● **Brief**
Return, word for word, the lines of the listing below from the one with "#### ADD ve COPY Farkı" through the one with "- hem entrypoint", and no other lines.

● **Listed records**
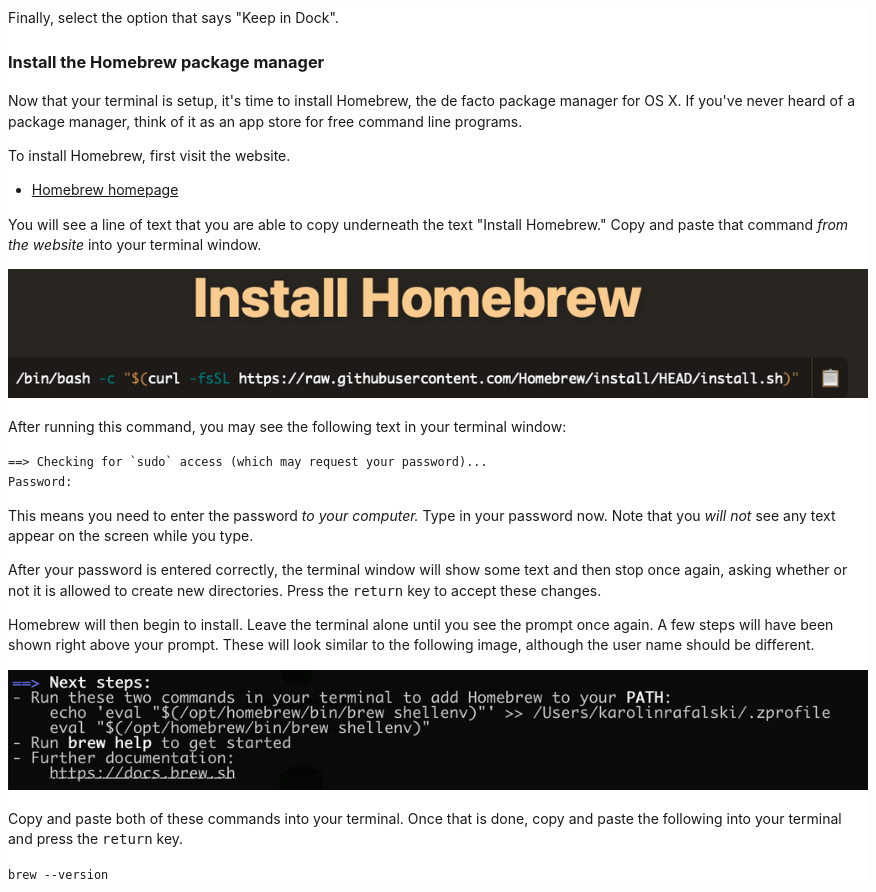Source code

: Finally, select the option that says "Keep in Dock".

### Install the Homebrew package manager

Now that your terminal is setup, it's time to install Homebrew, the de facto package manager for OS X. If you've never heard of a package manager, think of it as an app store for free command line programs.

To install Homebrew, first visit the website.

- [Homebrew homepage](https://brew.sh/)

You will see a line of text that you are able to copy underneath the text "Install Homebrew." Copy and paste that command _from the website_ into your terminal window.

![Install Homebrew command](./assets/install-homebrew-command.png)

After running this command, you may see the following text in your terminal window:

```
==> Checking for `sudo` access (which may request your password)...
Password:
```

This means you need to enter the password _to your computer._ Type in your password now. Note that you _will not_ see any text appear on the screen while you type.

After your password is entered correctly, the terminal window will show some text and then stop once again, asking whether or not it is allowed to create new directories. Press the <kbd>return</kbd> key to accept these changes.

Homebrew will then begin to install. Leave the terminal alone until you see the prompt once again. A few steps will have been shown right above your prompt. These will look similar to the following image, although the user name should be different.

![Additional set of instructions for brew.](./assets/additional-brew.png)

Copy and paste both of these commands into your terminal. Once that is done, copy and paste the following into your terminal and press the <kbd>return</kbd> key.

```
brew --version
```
* * *
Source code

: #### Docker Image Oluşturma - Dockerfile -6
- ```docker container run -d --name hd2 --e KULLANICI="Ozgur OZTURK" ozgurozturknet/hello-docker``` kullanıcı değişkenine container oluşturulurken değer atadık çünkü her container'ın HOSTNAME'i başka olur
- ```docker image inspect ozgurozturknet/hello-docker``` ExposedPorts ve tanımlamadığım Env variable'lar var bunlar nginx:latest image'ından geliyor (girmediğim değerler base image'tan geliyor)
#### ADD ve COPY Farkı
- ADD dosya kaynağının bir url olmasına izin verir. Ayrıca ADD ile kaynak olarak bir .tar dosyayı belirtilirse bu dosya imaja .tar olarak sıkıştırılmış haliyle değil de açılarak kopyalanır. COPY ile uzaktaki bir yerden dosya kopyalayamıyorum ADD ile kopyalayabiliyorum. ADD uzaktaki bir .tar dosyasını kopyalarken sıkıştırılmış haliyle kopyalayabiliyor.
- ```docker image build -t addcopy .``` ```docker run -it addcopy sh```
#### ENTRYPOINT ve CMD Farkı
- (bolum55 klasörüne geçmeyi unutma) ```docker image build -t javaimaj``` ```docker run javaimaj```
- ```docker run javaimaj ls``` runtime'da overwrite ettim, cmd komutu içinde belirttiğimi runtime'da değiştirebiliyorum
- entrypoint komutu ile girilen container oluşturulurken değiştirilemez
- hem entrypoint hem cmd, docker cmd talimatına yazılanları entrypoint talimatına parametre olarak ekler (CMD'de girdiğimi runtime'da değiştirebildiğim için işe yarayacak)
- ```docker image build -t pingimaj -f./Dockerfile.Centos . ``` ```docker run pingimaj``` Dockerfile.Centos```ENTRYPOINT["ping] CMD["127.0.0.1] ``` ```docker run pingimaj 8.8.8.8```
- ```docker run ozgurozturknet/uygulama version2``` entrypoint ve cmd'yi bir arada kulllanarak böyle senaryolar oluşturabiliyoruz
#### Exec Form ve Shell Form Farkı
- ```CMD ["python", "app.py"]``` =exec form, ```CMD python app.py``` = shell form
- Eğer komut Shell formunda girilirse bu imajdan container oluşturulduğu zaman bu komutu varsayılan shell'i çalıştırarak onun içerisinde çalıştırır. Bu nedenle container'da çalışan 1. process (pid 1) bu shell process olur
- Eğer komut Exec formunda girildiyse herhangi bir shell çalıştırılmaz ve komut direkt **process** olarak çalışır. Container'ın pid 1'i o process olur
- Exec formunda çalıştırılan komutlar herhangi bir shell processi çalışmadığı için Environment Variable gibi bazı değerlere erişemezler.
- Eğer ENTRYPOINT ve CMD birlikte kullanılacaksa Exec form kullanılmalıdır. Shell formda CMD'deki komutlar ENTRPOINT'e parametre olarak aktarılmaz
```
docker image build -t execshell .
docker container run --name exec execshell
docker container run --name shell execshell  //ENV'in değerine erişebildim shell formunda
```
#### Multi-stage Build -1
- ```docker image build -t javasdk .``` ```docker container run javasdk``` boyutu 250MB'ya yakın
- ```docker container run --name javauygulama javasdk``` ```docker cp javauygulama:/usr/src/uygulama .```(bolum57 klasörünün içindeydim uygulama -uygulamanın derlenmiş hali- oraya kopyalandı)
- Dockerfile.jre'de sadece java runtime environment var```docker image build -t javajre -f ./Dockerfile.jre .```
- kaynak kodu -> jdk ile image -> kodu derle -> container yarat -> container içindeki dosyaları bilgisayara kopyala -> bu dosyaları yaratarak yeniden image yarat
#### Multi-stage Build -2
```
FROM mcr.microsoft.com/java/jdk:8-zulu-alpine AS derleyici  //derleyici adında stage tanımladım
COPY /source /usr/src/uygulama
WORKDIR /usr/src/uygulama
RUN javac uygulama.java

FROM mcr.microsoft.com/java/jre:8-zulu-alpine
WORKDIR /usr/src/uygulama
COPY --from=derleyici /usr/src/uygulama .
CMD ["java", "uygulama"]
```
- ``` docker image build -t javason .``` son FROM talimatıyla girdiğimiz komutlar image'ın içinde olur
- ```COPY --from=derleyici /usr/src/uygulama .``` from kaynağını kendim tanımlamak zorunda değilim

● **Task response**
#### ADD ve COPY Farkı
- ADD dosya kaynağının bir url olmasına izin verir. Ayrıca ADD ile kaynak olarak bir .tar dosyayı belirtilirse bu dosya imaja .tar olarak sıkıştırılmış haliyle değil de açılarak kopyalanır. COPY ile uzaktaki bir yerden dosya kopyalayamıyorum ADD ile kopyalayabiliyorum. ADD uzaktaki bir .tar dosyasını kopyalarken sıkıştırılmış haliyle kopyalayabiliyor.
- ```docker image build -t addcopy .``` ```docker run -it addcopy sh```
#### ENTRYPOINT ve CMD Farkı
- (bolum55 klasörüne geçmeyi unutma) ```docker image build -t javaimaj``` ```docker run javaimaj```
- ```docker run javaimaj ls``` runtime'da overwrite ettim, cmd komutu içinde belirttiğimi runtime'da değiştirebiliyorum
- entrypoint komutu ile girilen container oluşturulurken değiştirilemez
- hem entrypoint hem cmd, docker cmd talimatına yazılanları entrypoint talimatına parametre olarak ekler (CMD'de girdiğimi runtime'da değiştirebildiğim için işe yarayacak)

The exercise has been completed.